Dewi Niks mendengarkan rintihan kepedihanku malam itu, setibanya di Sentosa pikiranku hanya terbelenggu oleh direct message dari Khaireza Putri seakan memberikan kabar untuk jiwa-jiwaku untuk semakin berkecamuk.
Setelah melewati arrival gate, aku hanya tertegun dengan beban yang seolah-olah bertambah. Beberapa menit setelahnya aku meninggalkan harbour dan menyambangi beberapa market disekitar.
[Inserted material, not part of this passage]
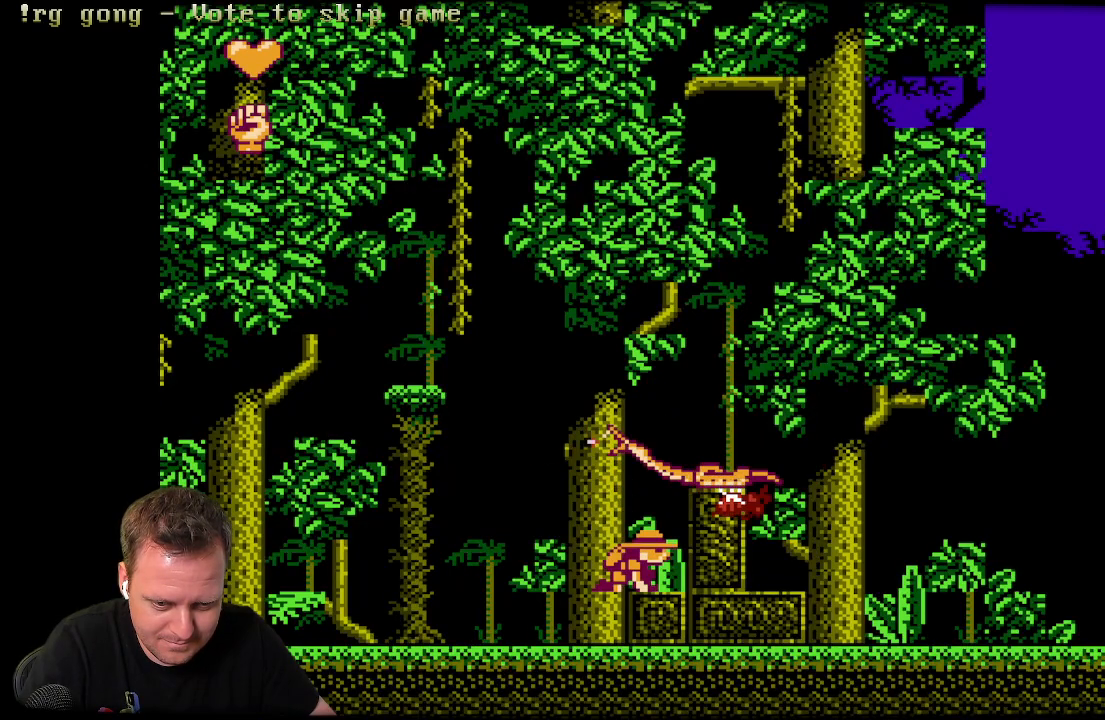
{"buttons": ["A"], "left_stick": "center", "right_stick": "center", "events": [[183, "X", "down"], [300, "X", "up"], [500, "A", "down"]]}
Berharap aku bisa meringankan sejenak beban yang kupikul.
“Excuse me, gimme hot choco, please.” ucapku kepada Bartender di salah satu foodcourt tersebut sambil menemukan meja yang kosong.
Aku duduk disana sambil mempermankan sreen handphoneku. Ingin berkomunikasi dengan pengunjung sekitar namun didominasi oleh pengunjung Chinese jadi aku hanya menikmati hot choco ku ditemani live music.
“Ah… jadi lagi duit ni habis, ngapain sih aku tiba-tiba dapat pesan itu padahal hati aku lagi cerah dan bahagia apalagi ada kak Kiki. Ribet banget memang masa lalu ni, ngejar terus keg bom waktu. Aku ganteng tidak, kaya pun masih khayalan, kire-kire ape yang nak dicari betine tu e?” gumamku sambil melihat keluar dengan tatapan kosong.
Sebuah pesan masuk mengagetkan lamunanku. Pesan dari Chyntia yang mengomentari statusku di Whatsapp yang berisikan pesan dari Ali bin Abi Thalib “Jangan pernah mengambil keputusan ketika sedang marah dan jangan pernah mengumbar janji ketika sedang bergembira.” Pesan itu perlahan membuatku tersadar denga napa yang kulakukan saat ini.
“Ah taiklah, bener sih. Apa-apa aku ngambil keputusan spontan kalo marah terus kalo terjadi sesuatu kan yang repot aku juga sama keluarga di rumah.” gerutuku menyesali tindakanku saat ini yang duduk ngopi di negeri orang.
Perlahan-lahan aku pun mulai meninggalkan coffee shop dan kembali ke harbour. Aku duduk di halaman parkiran dan tak tau apakah aku harus ke penginapan atau bagaimana. Baru saja ingin bergerak menuju penginapan seseorang memanggilku menggunakan bahasa Chinese.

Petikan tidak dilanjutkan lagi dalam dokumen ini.